Yes, they cost us $200 ish, if you were in the U.S. $400-$800. If you were to manufacture these days ??? Maybe the price of a Norc m305? Military rifles, surplus or in service, are built to a relatively high standard, to take a beating and be fairly accurate!
I think you can expect a fair bit from a military surplus rifle, and not key holing!
I think it is the Ammo, try some dirty old Russian or Czech!!:)
 
I only experienced (infrequent) key holing with one SKS out of the many I have owned. It was a non-chrome 1950 where the first 4-6 inches of rifling nearest the muzzle was worn pretty smooth and the rifling near the crown was very worn. Solution: it became a parts gun, and I bought another.
 
I only experienced (infrequent) key holing with one SKS out of the many I have owned. It was a non-chrome 1950 where the first 4-6 inches of rifling nearest the muzzle was worn pretty smooth and the rifling near the crown was very worn. Solution: it became a parts gun, and I bought another.
Was the wear from your shooting a ton of ammo through it or did you buy it like that?
 
if you can hit something the size of a pie plate with a sks at 100 yards , you are doing well .... :D
Because of the crude iron sight design I agree with this statement.

if it has a chromed barrel , you don't have barrel issues.
Chrome lined barrels don't key hole bullets at 100 yards.

a 2 second inspection will tell you if you have worn rifling or a damaged crown.
Yep.

and finally fmj ammo is designed to tumble on impact ( since it is illegal for it to expand like hunting ammo in combat ) . so they make it as unstable in flight as possible , while still being able to hit a pie plate at 100 yards.
FMJ is not designed to tumble in mid air before it hits its target.

while the bullets maybe key holing , there is a good chance they are supposed to be doing that
You have to be kidding?
 
Crude Iron Sights you say??? The sights on the SKS are perfectly adequate out to and beyond 100yds for reasonably precise shooting. Biggest issue with folks today is they are so used to shooting with scopes they don't practice or even use iron sights.
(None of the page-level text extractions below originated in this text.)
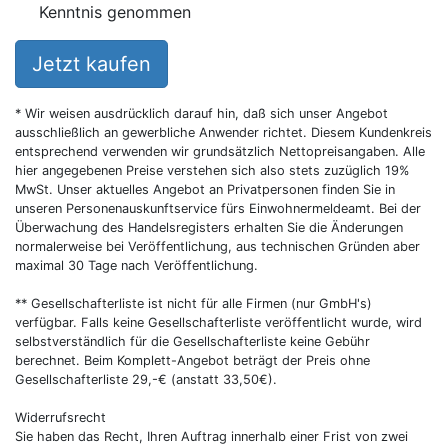
Kenntnis genommen
Jetzt kaufen
* Wir weisen ausdrücklich darauf hin, daß sich unser Angebot
ausschließlich an gewerbliche Anwender richtet. Diesem Kundenkreis
entsprechend verwenden wir grundsätzlich Nettopreisangaben. Alle
hier angegebenen Preise verstehen sich also stets zuzüglich 19%
MwSt. Unser aktuelles Angebot an Privatpersonen finden Sie in
unseren Personenauskunftservice fürs Einwohnermeldeamt. Bei der
Überwachung des Handelsregisters erhalten Sie die Änderungen
normalerweise bei Veröffentlichung, aus technischen Gründen aber
maximal 30 Tage nach Veröffentlichung.
** Gesellschafterliste ist nicht für alle Firmen (nur GmbH's)
verfügbar. Falls keine Gesellschafterliste veröffentlicht wurde, wird
selbstverständlich für die Gesellschafterliste keine Gebühr
berechnet. Beim Komplett-Angebot beträgt der Preis ohne
Gesellschafterliste 29,-€ (anstatt 33,50€).
Widerrufsrecht
Sie haben das Recht, Ihren Auftrag innerhalb einer Frist von zwei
It isn't uncommon these days to talk with people that have never used iron sighted firearms of any sort.

The sighting arrangement on the SKS was designed to cover a lot of relevant to a troopy's normal battle situations. Up close, say 25yds the rear sight is seldom used when this happens as anything but a blurry guide. The same goes for the post on the front sight. The top of the rear sight and the front sight protector become the sights of choice because they are extremely fast to acquire when things get hairy.

I have several SKS rifles. Most are in excellent condition other than one. The worst of the litter has a great bore and is well used but more than serviceable and always reliable. It shoots good ammo consistently into 3 inches or less at 100 yards and it doesn't care who is shooting it.

As I age, my eyes don't focus properly on iron sights properly unless the sight radius is very long such as what is on rifles with 29in bbls, which by the way give a very similar sight picture as the SKS. No one calls those sights crude and those rifles are often capable of sub moa accuracy with good ammo and proper care.
 
You know, perhaps I'm missing something here.

If 50-80% of the rounds were keyholed on impact, I'd definitely blame the gun for it.

With just 8-10%? I'm thinking the gun may be fine and it's the ammo quality control that's at fault. Are all the keyholed rounds hitting lower than the average point of impact? They may have low speed, as someone pointed out earlier.